同様の背嚢を二つ抱えた店主は裏手の薄い板戸をぶち破ると、一目散に駆け出した。慌てて後に続く信吉が、息を切らせながら中身を尋ねれば、


「牛だ」とだけ返って来る。


「これ全部か? 幾ら何でも欲張り過ぎだ。一日二日じゃ捌けねえぞ」


「そうも云ってられない事情がある。こりゃ、劉んとこの牛だからな」


 軽快に路地裏を駆ける店主に遅れじと奮闘する信吉の背後に、警察車両の黄色い光芒が見え隠れする。抱え上げた背嚢をぽんぽんと弾ませながら遁走するうち、どうにも我慢ならない笑いが信吉の腹からこみ上げてきた。


「密殺したのか、あんた! 劉んとこの牛」


 それには店主は答えず、背嚢を両脇に手挟んで馬鹿に真面目くさった貌付きで疾走した。陸上選手のように丹精なフォームである。信吉は笑った。こんなにも爽快な気分になったのは久しぶりのことだった。もう、思い出せないくらいに遠い昔のこと。それが、後から後から湧いて出て、涙が滲む程だった。

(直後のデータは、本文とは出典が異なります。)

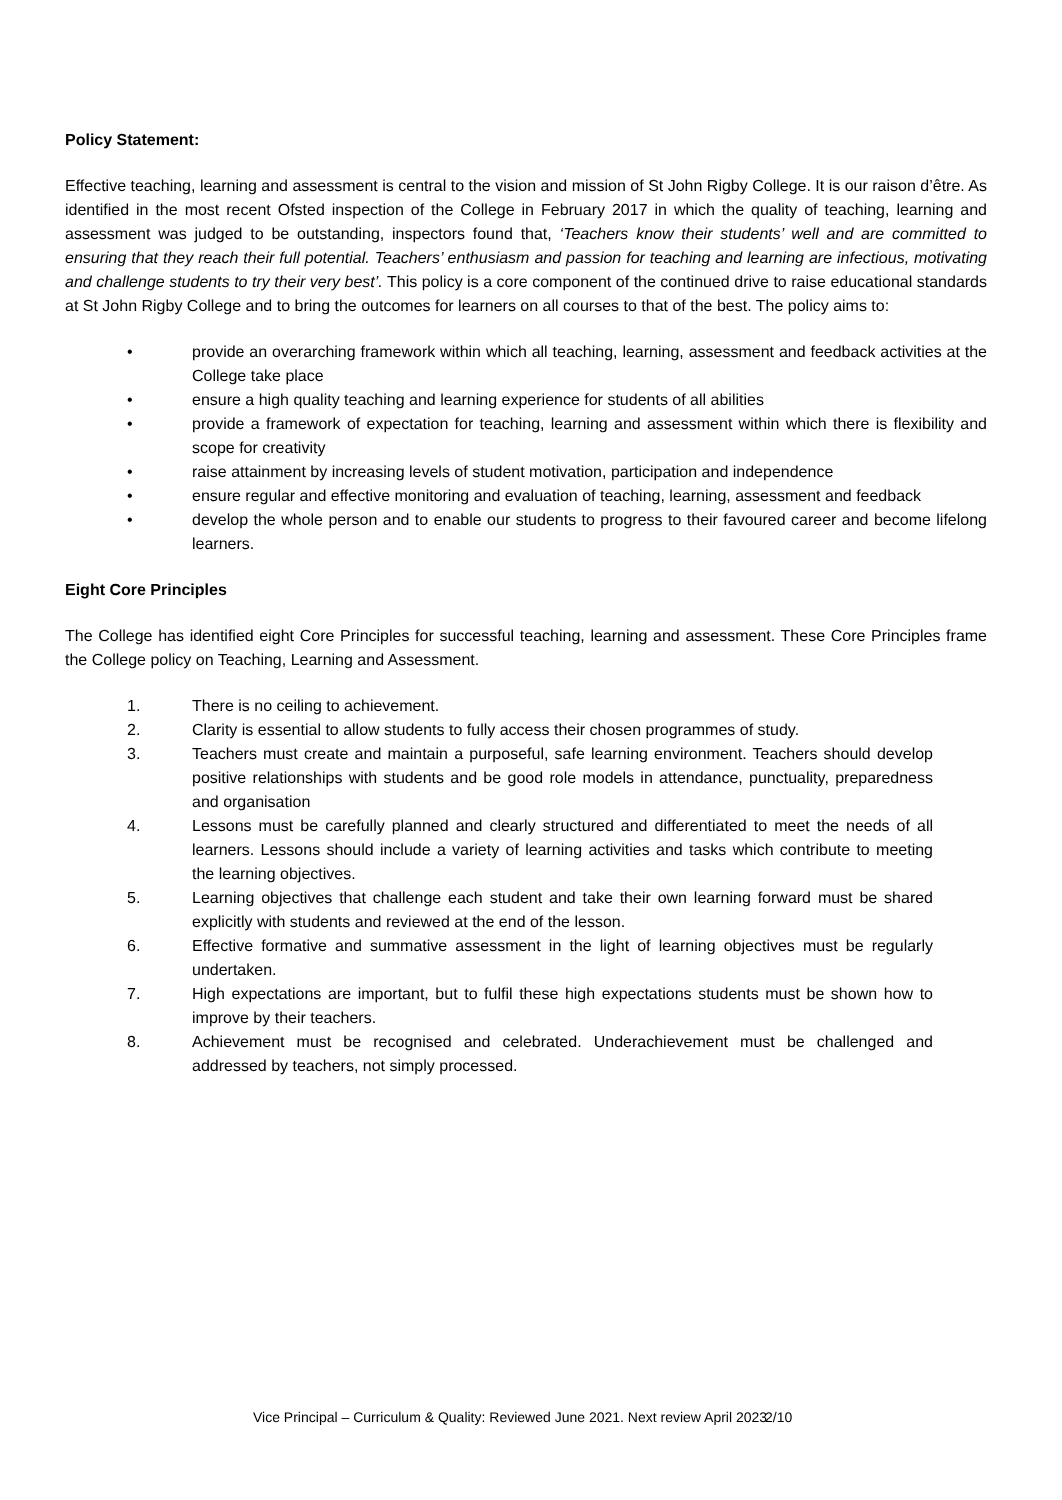Policy Statement:
Effective teaching, learning and assessment is central to the vision and mission of St John Rigby College. It is our raison d’être. As identified in the most recent Ofsted inspection of the College in February 2017 in which the quality of teaching, learning and assessment was judged to be outstanding, inspectors found that, ‘Teachers know their students’ well and are committed to ensuring that they reach their full potential. Teachers’ enthusiasm and passion for teaching and learning are infectious, motivating and challenge students to try their very best’. This policy is a core component of the continued drive to raise educational standards at St John Rigby College and to bring the outcomes for learners on all courses to that of the best. The policy aims to:
• provide an overarching framework within which all teaching, learning, assessment and feedback activities at the College take place
• ensure a high quality teaching and learning experience for students of all abilities
• provide a framework of expectation for teaching, learning and assessment within which there is flexibility and scope for creativity
• raise attainment by increasing levels of student motivation, participation and independence
• ensure regular and effective monitoring and evaluation of teaching, learning, assessment and feedback
• develop the whole person and to enable our students to progress to their favoured career and become lifelong learners.
Eight Core Principles
The College has identified eight Core Principles for successful teaching, learning and assessment. These Core Principles frame the College policy on Teaching, Learning and Assessment.
1. There is no ceiling to achievement.
2. Clarity is essential to allow students to fully access their chosen programmes of study.
3. Teachers must create and maintain a purposeful, safe learning environment. Teachers should develop positive relationships with students and be good role models in attendance, punctuality, preparedness and organisation
4. Lessons must be carefully planned and clearly structured and differentiated to meet the needs of all learners. Lessons should include a variety of learning activities and tasks which contribute to meeting the learning objectives.
5. Learning objectives that challenge each student and take their own learning forward must be shared explicitly with students and reviewed at the end of the lesson.
6. Effective formative and summative assessment in the light of learning objectives must be regularly undertaken.
7. High expectations are important, but to fulfil these high expectations students must be shown how to improve by their teachers.
8. Achievement must be recognised and celebrated. Underachievement must be challenged and addressed by teachers, not simply processed.
Vice Principal – Curriculum & Quality: Reviewed June 2021. Next review April 2023 2/10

 二人はどうにか警察の手を逃れて、寛永寺裏の森で二手に分かれた。密殺した牛の一部は信吉の預かりとなった。喰っちまうぜとおどける信吉に、店主はちっとだけなら構やしねえと答えると件の端正なフォームで颯爽と立ち去ってしまった。取り残されて、これからどうしようかと思案したが、行く当てなど一つきりしかない信吉である。


 ギンコの部屋に戻って少しすると、夜もたけなわというのに家主が帰宅した。二階に寝転んだ信吉を見て、ギンコは目を剥いた。


「おう。随分はやいな、ギンコ」


「ああ、今日は引けさ。警察の手入れがあってね。場が白けちまった。そんなことよりあんた、どうしたのその頭」


 首に巻いた黄色いショールを振りまいてギンコが云った。信吉には心配気な素振りを見せもしないギンコがなにやら有難いようでもあった。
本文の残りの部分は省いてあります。